语义分割——DeeplabV3plus

发布于:2024-12-18 ⋅ 阅读:(142) ⋅ 点赞:(0)

DeeplabV3plus 是一种先进的用于语义分割任务的深度学习模型。DeepLabV3plus模型采用了编码器-解码器(Encoder-Decoder)结构,通过编码器提取图像特征,再通过解码器将这些特征映射回原始图像尺寸,实现像素级的分类。具体来说,模型的主干网络(论文中对ResNet101或Xception做了实验)负责特征提取,特征提取分为高层语义提取和底层的语义提取两个部分。然后,模型会利用空洞卷积(Dilated Convolution)技术,构建了ASPP(Atrous Spatial Pyramid Pooling)模块,提高模型在不同尺度特征提取上的能力。最后,通过解码器恢复图像的细节信息,得到最终的分割结果。总体流程如下:

这里面,核心部分是ASPP模块,也就是空洞金字塔池化模块,该模型最大的特点就是利用空洞卷积来提取出不同尺度的信息。并把不同尺度的特征信息进行拼接,再结合浅层特征后进行上采样,得到影像的预测结果。具体流程如下:
  1. 原始图像经过骨干特征提取特征,采用ResNet或Xception等卷积神经网络进行特征提取;
  2. 这里分成两部分,一部分是较为浅层的特征x1,一部分是较为深层的特征x2;
  3. 将较为深层的特征x2,输入ASPP模块,在ASPP中,分为五个分支:
    1. 第一个分支经过1x1卷积,不改变特征大小,得到特征图;
    2. 第二个分支经过3x3卷积,设置空洞系数为6,填充和空洞系数一致,不改变特征大小,得到特征图;
    3. 第三个分支经过3x3卷积,设置空洞系数为12,填充和空洞系数一致,不改变特征大小,得到特征图;
    4. 第四个分支经过3x3卷积,设置空洞系数为18,填充和空洞系数一致,不改变特征大小,得到特征图;
    5. 第五个分支经过平均池化操作,再经过一个1x1卷积改变通道数,得到特征图;
    6. 按通道维度合并五个分支的特征;
    7. 合并后的特征经过1x1卷积,得到深层特征的最终特征图x3;
  4. 将较为浅层的特征x1进行1x1卷积,得到特征图x4;
  5. 将深层特征的最终特征图x3进行上采样,恢复到和浅层特征x1一样的大小,假设称为x5;
  6. 按通道维度合并浅层特征x4和深层特征x5;
  7. 再进行一个3x3卷积,得到分类结果;
  8. 上采样,恢复成原始输入图像的大小,得到图像分割结果。
空洞卷积的内容,网上有很多介绍。大家可以自己去查阅相关资料,简单来说,空洞卷积或者叫膨胀卷积,就是为了增加感受野的一种卷积方式。

扩张率为1的时候,就是普通卷积,可以看到感受野就是3x3,当扩张率为2的时候,卷积核元素之间就会间隔1个像素点,实际参与运算的感受野范围就会扩大,等效卷积核变成了5x5,感受野变成了7x7,当扩张率为4的时候,卷积核元素之间就会间隔3个像素点,等效卷积核变成了9x9,感受野扩张到15x15。可以看到,空洞卷积的目的就是在不增加卷积核元素的前提下,增加感受野。DeeplabV3plus模型就是利用这种卷积方式,获取到不同尺度下的特征值。

DeeplabV3plus的代码实现如下:

import torch
import torch.nn as nn
import torch.nn.functional as F
from torchvision.models import resnet101  # 可以选择其他主干网络

class ASPPModule(nn.Module):
    def __init__(self, in_channels, out_channels, dilations):
        super(ASPPModule, self).__init__()
        self.branches = nn.ModuleList()
        self.branches.append(
            # image pooling 分支
            nn.Sequential(nn.AvgPool2d(3,1,1),
                          nn.Conv2d(in_channels, out_channels, 1, 1),
                          nn.BatchNorm2d(out_channels),
                          nn.ReLU(inplace=True))
        )

-----

- _任务要求_: 判断下列说法是否与上文相符,每条回答“是”或“否”,并原样引用上文中起决定作用的语句:1. ASPP模块中第二个分支的空洞系数为6。2. 扩张率为2时,感受野变成了5x5。3. 浅层特征x1不经卷积,直接与上采样后的深层特征合并。 这些资料与上文内容毫无关联。

- _所给资料_:
-----

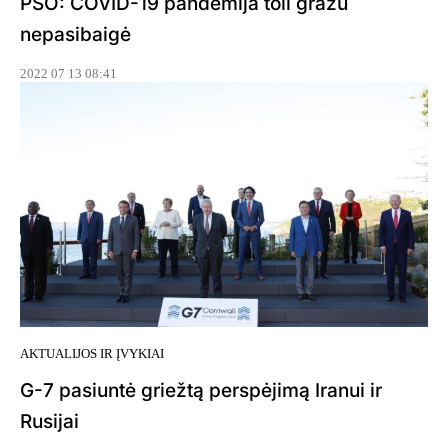
PSO: COVID-19 pandemija toli gražu
nepasibaigė
2022 07 13 08:41
AKTUALIJOS IR ĮVYKIAI
G-7 pasiuntė griežtą perspėjimą Iranui ir
Rusijai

-----

- _参考答案_:
1. 是。“第二个分支经过3x3卷积,设置空洞系数为6”
2. 否。“等效卷积核变成了5x5,感受野变成了7x7”
3. 否。“将较为浅层的特征x1进行1x1卷积,得到特征图x4”